Fig. 4 shows the weights of each evaluation perspective used to evaluate the platform. It is shown by respondents in the stakeholder group related to DataON platform. The consistency index that shows whether respondents consistently responded to the weighting survey by evaluation point of view is as follows. The administrator group responded most consistently with a consistency index average of 0.04. The developer and funder groups responded consistently, following the administrator group, with a consistency index average of 0.05. On the other hand, the average of the consistency index of the researchergroup was 0.08, which is a big difference from other groups. This is due to the slightly higher 0.127 consistency index that a researcher responded to.

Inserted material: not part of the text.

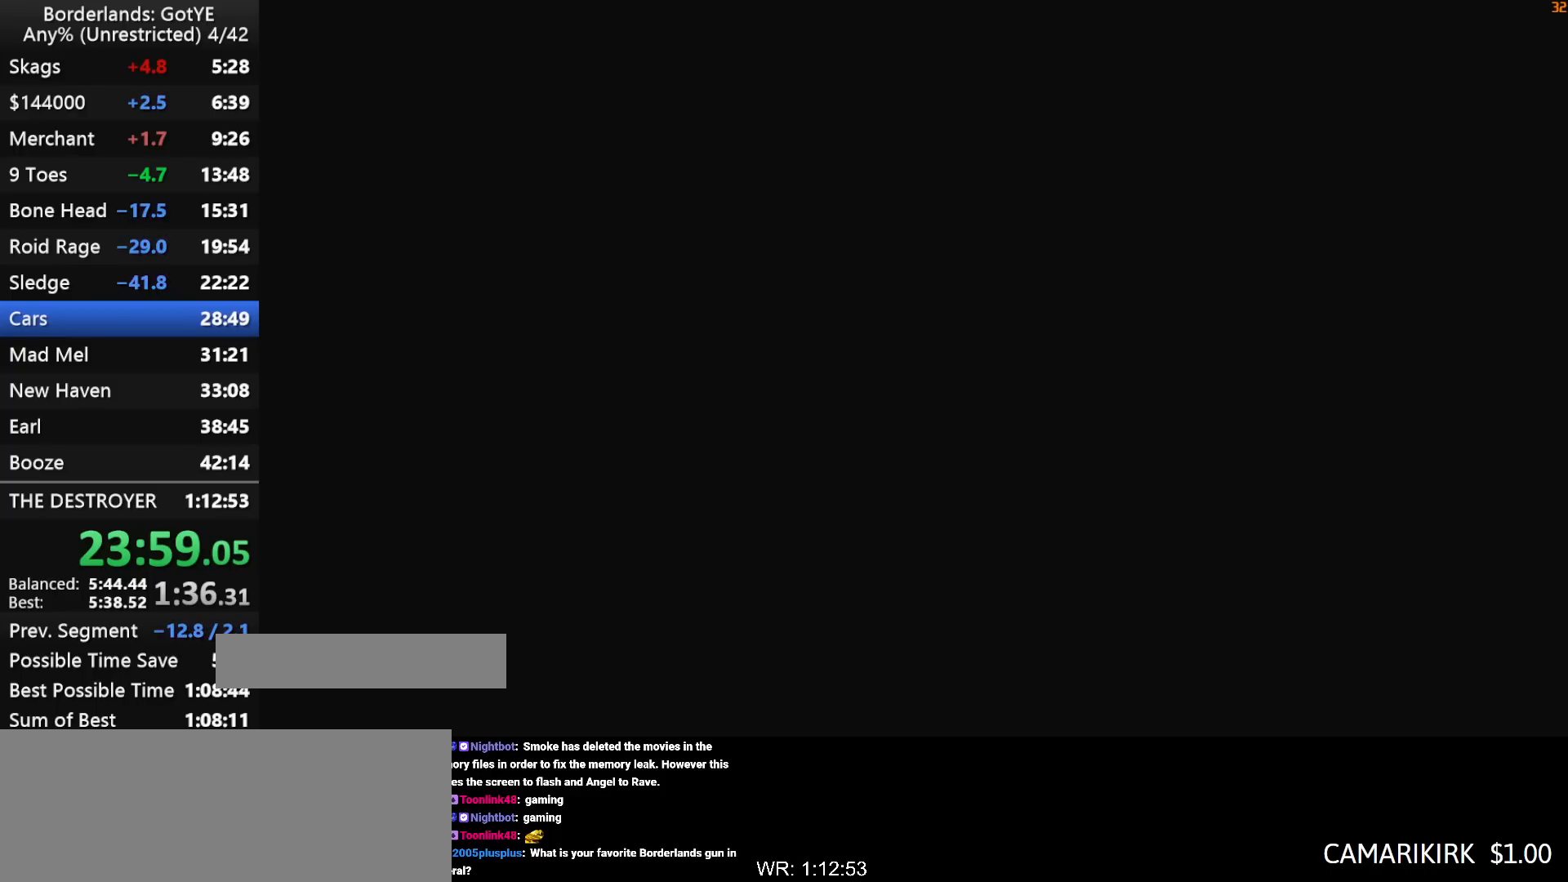
{"keys": [], "mouse_move": "still", "events": []}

Fig. 4. Weights for the evaluation perspectives for evaluating the platform by stakeholder groups related to the DataON platform. D, developer; A, administrator; R, researcher; F, funder.
Table 3 shows the weights of the evaluation points for evaluating the platform by the group of questionnaire respondents in the stakeholder group related to the DataON platform, in tones of color. The darker the purple, the higher the weight. The closer to red, the lower the weight. White is close to the middle of the weight. The developer group assigned the highest weight of 26.4% to the collection quality point of view, followed by the next highest weight of 20.9% to the user feedback solicitation point of view. The lowest weight gave 13.8% to the system performance efficiency perspective. The administrator group gave 28.7% of the top weight to the collection quality perspective, followed by 26.7% of the next highest weight to the interface usability perspective. As the lowest weight, 10.2% was given to the viewpoint of user feedback solicitation, which was given the second highest weight in the developer group.
Table 3. Evaluation point weight of each group, expressed in tones
D, developer; A, administrator; R, researcher; F, funder; Avg., average
All DARF groups gave the highest weights in terms of collection quality. The administrator, researcher, and funder groups, except the developer group, gave the next highest weight to the interface usability perspective. Only the developer group gave the next highest weight to the user feedback solicitation perspective. In contrast, the administrator, researcher, and funder groups gave the lowest weight to the user feedback solicitation perspective.
Fig. 5 shows the weighted data of each stakeholder group by evaluation perspective. Collection quality has the highest weight with 27%. Interface usability is then weighted 22%. Subsequently, service quality is weighted 19%, and finally system performance efficiency and user feedback solicitation are equally weighted 16%.
Fig. 5. Weights for platform assessment perspectives by interest group.
5.3. Investigating Preferences and Evaluation Criteria by Expert Group on Evaluation Perspectives
Table 4 shows preferred evaluation viewpoints by stakeholder groups of the DataON platform. In terms of interface usability, the DARF experts preferred it. On the other hand, only five of 12 experts preferred user feedback solicitation. In terms of collection quality, both administrators and funders were preferred, and developers and researchers were preferred by two and one, respectively. In terms of service quality, the entire funder was preferred. In terms of system performance efficiency, the entire group of administrators and researchers were preferred.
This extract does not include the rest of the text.